■ Activity ■
Copy the items word for word, from the line that contains "Reading left to" through the end of the items, and omit the pictures from your copy.

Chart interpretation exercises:
++++++++

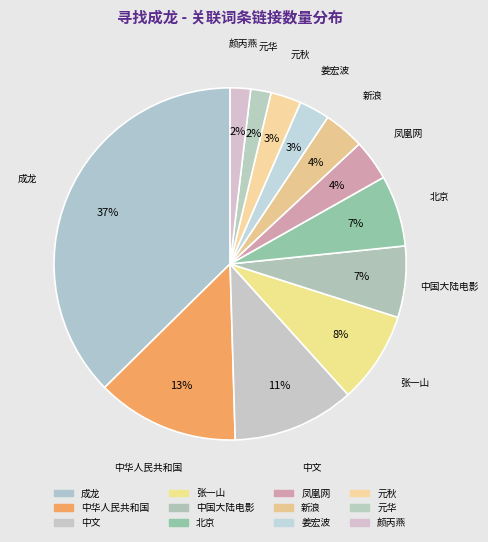

Which has a higher value, 凤凰网 or 成龙?

成龙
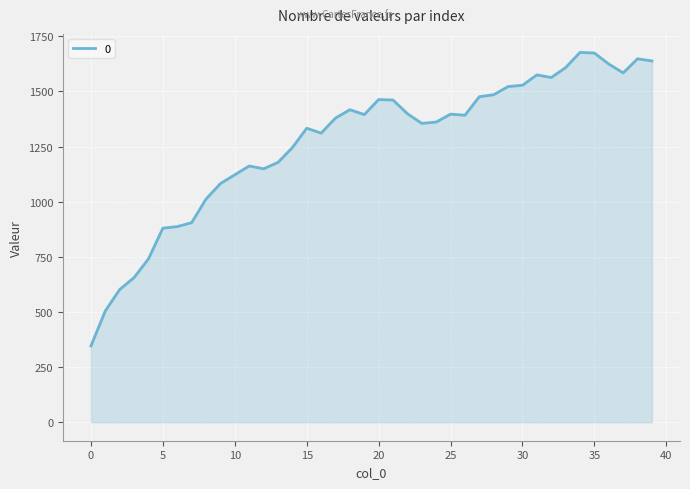

What is the sum of all values?

50737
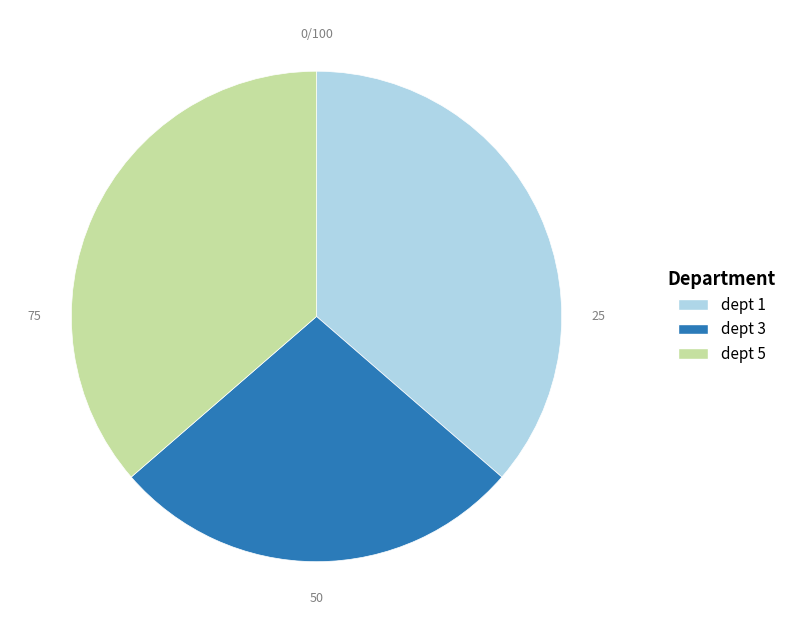

Is there a majority slice in this chart?

No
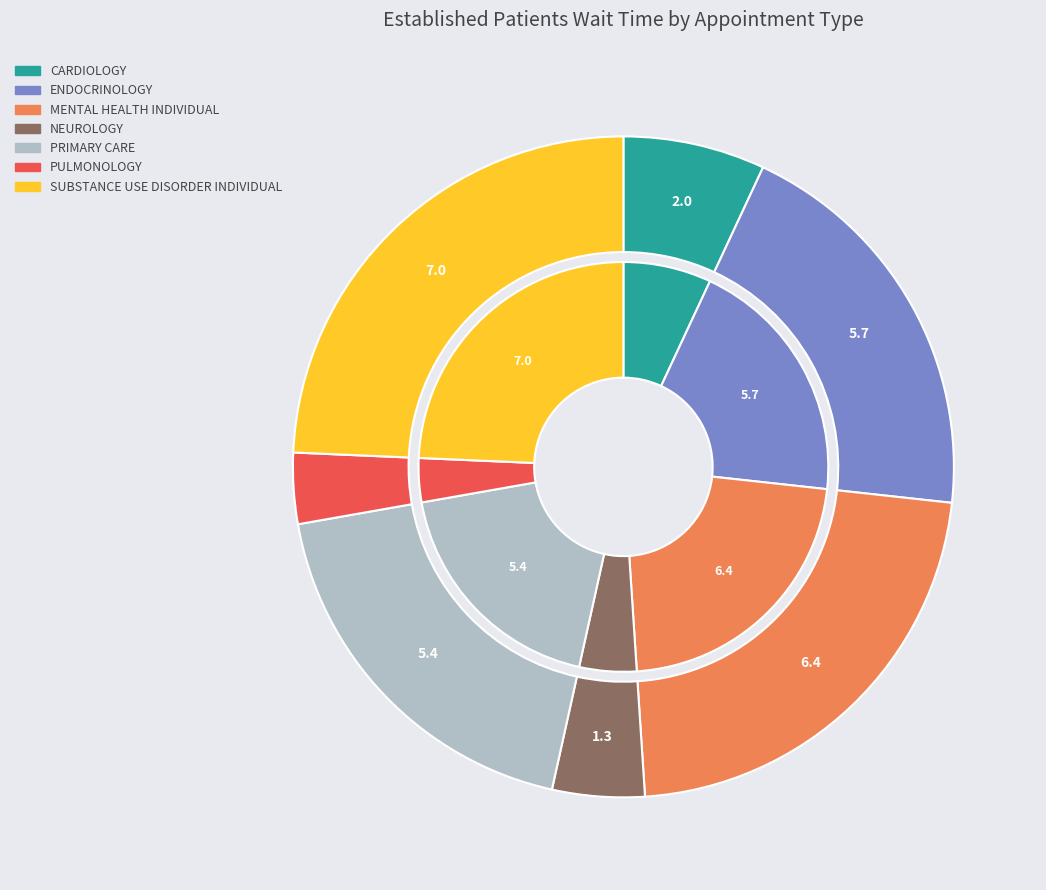

What percentage is the SUBSTANCE USE DISORDER INDIVIDUAL slice, to the nearest percent?

24%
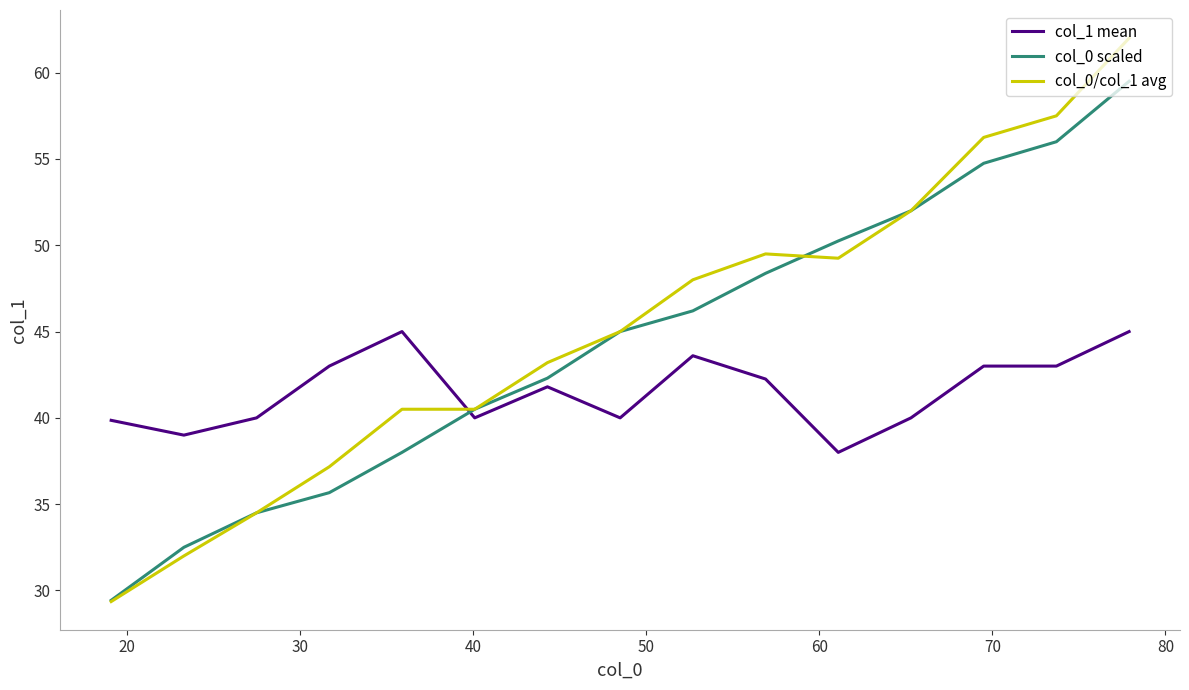

Which series ends up on top after the final intersection of col_1 mean and col_0/col_1 avg?

col_0/col_1 avg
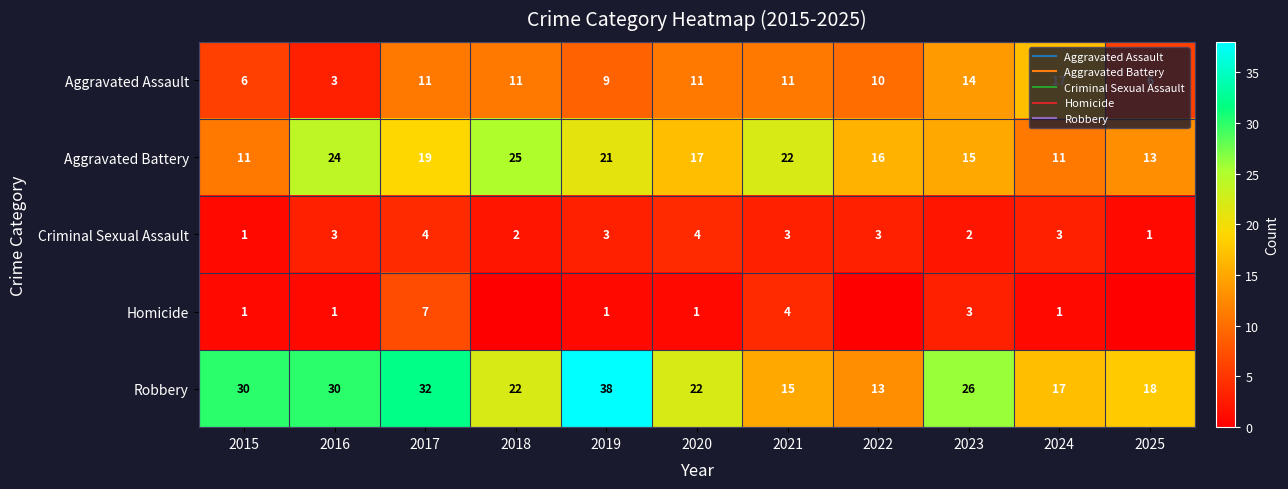

The value of Robbery at 2022 is 13. True or false?

True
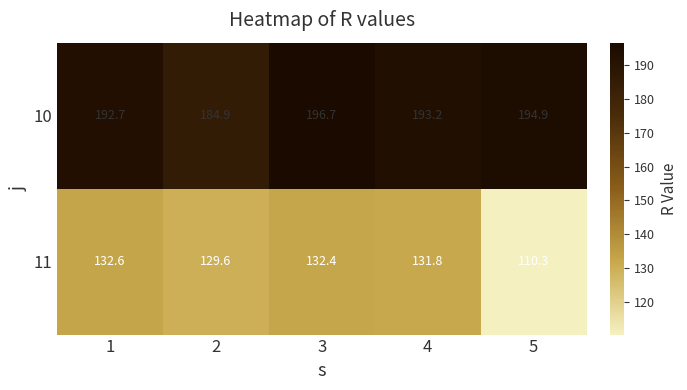

Reading left to right, transcribe all the data shown in this chart.

10: 1=192.7	2=184.9	3=196.7	4=193.2	5=194.9
11: 1=132.6	2=129.6	3=132.4	4=131.8	5=110.3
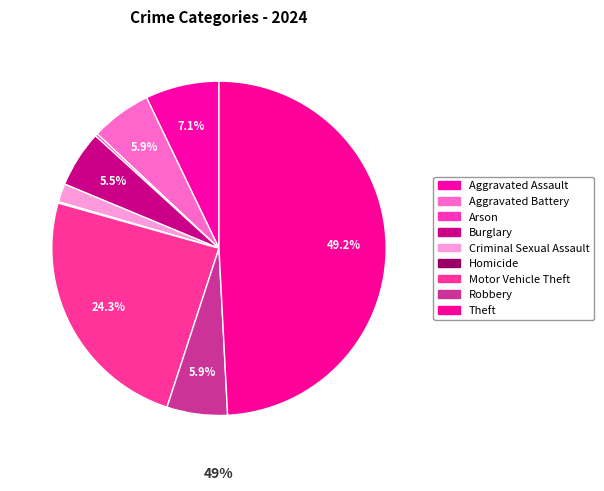

To the nearest percent, what portion does Burglary represent?

5%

++++++++

■ Completed exercise ■
Reading left to right, transcribe all the data shown in this chart.

10: 1=192.7	2=184.9	3=196.7	4=193.2	5=194.9
11: 1=132.6	2=129.6	3=132.4	4=131.8	5=110.3

To the nearest percent, what portion does Burglary represent?

5%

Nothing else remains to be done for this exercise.